U.S. stock futures maintained losses after jobless claims and orders for durable goods increased as investors searched the data for clues on when the Federal Reserve may reduce its bond-buying program.
Futures on the S&P 500 expiring in September lost 0.4 percent to 1,677.5 at 8:37 a.m. in New York. The equity benchmark completed its first two-day drop in a month yesterday.
Bookings for goods meant to last at least three years increased 4.2 percent after a revised 5.2 percent gain in May that was bigger than initially reported, the Commerce Department said today in Washington. The median forecast of 79 economists surveyed by Bloomberg called for a 1.4 percent advance. Unfilled orders for big-ticket goods rose the most since December 2007.
Jobless claims rose by 7,000 to 343,000 in the week ended July 20 from a revised 336,000 the prior period, Labor Department figures showed today in Washington. The median forecast of 49 economists surveyed by Bloomberg projected 340,000. The retooling at carmakers and school closings typical during this time of year continued to influence the figures last week, a spokesman said as the data were released.

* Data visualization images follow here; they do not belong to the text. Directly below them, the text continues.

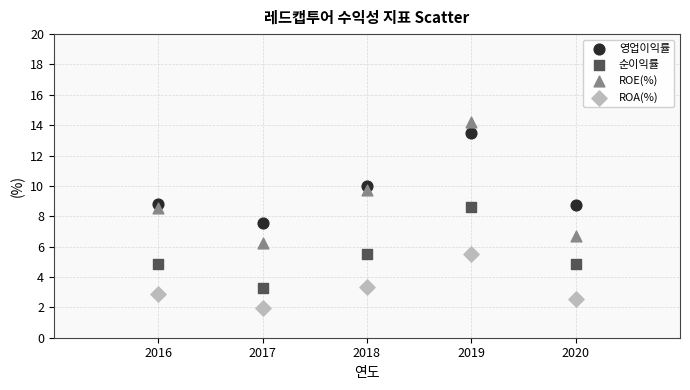

Which series has the largest Y range (max minus min)?

ROE(%)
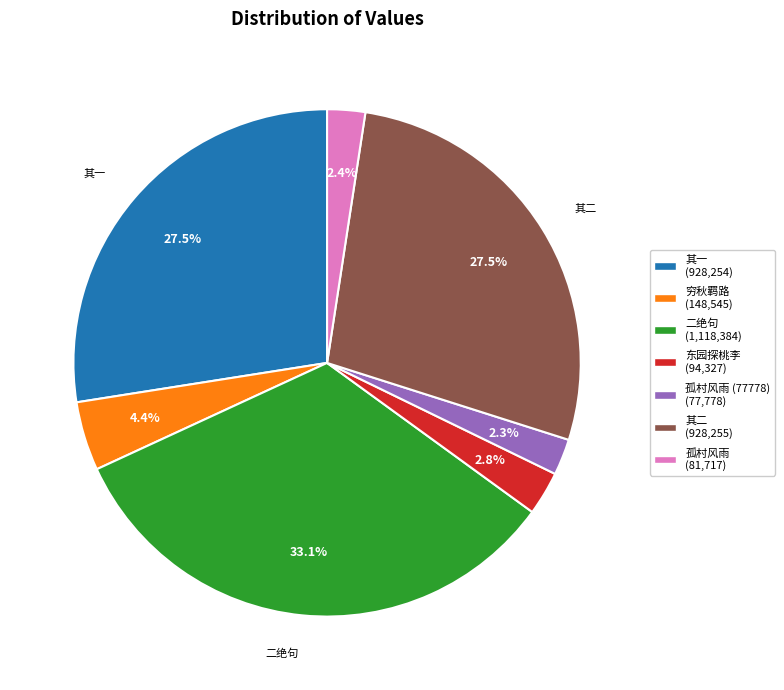

Is there a majority slice in this chart?

No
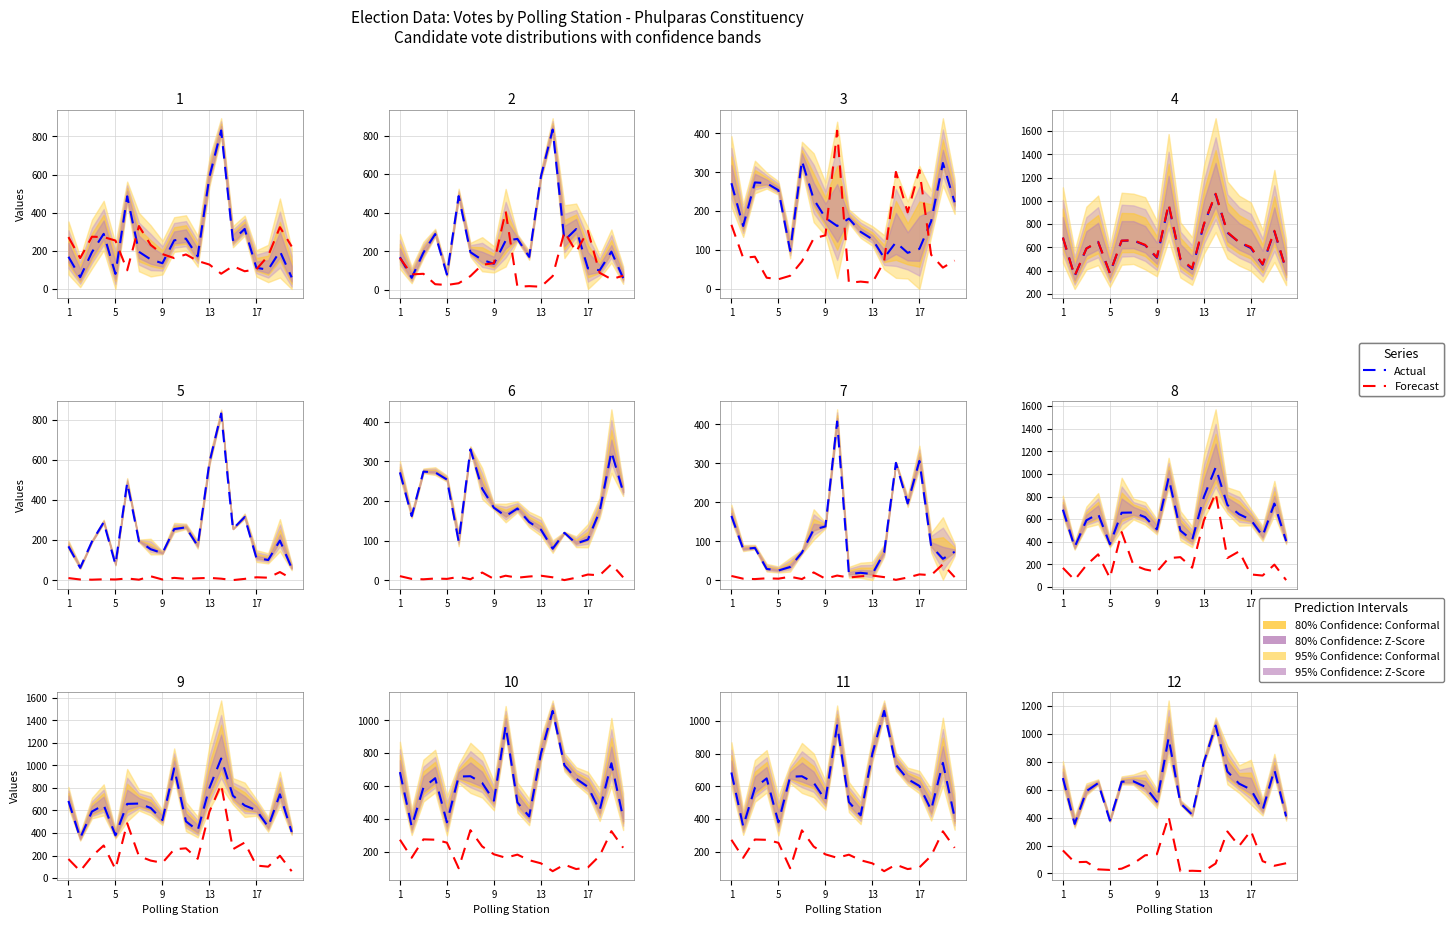

True or false: Actual and Forecast cross at least once.

False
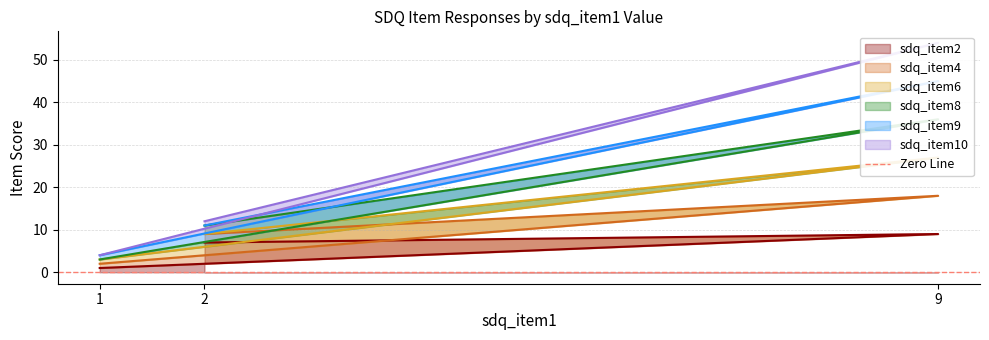

What position from the left is 9?

2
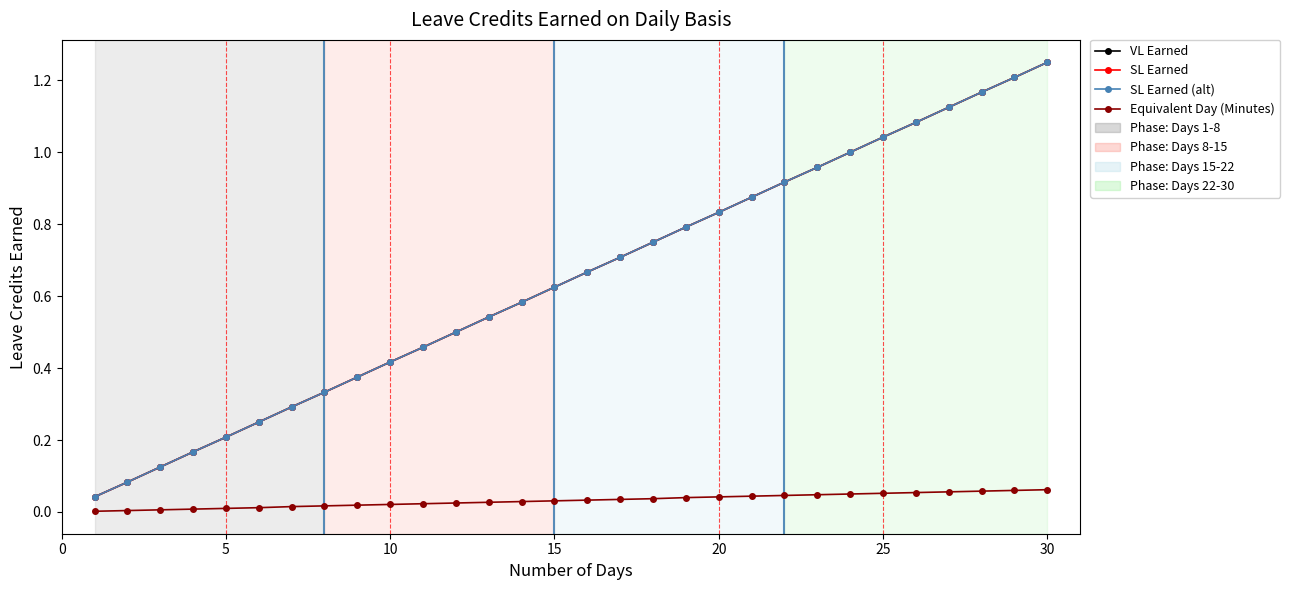

List the series in order of their peak value, lowest first.

Equivalent Day (Minutes), VL Earned, SL Earned, SL Earned (alt)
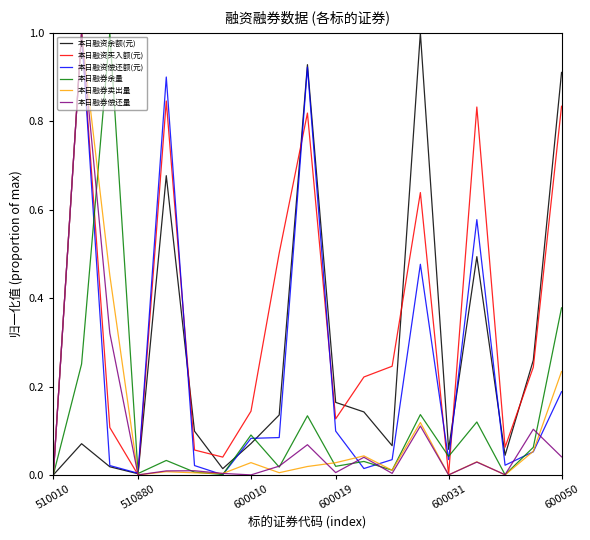

What is the highest value of the 本日融资买入额(元) series?

1.0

The S&P 500 declined the most in a month yesterday as investors weighed global manufacturing reports and corporate earnings for signs on when the Fed may scale back its asset purchases. Support from central banks and better-than-estimated corporate earnings have driven the S&P 500 up as much as 151 percent from its March 2009 low.
The Fed has said economic data will determine the timing and pace of any reduction in its $85 billion in monthly bond-buying.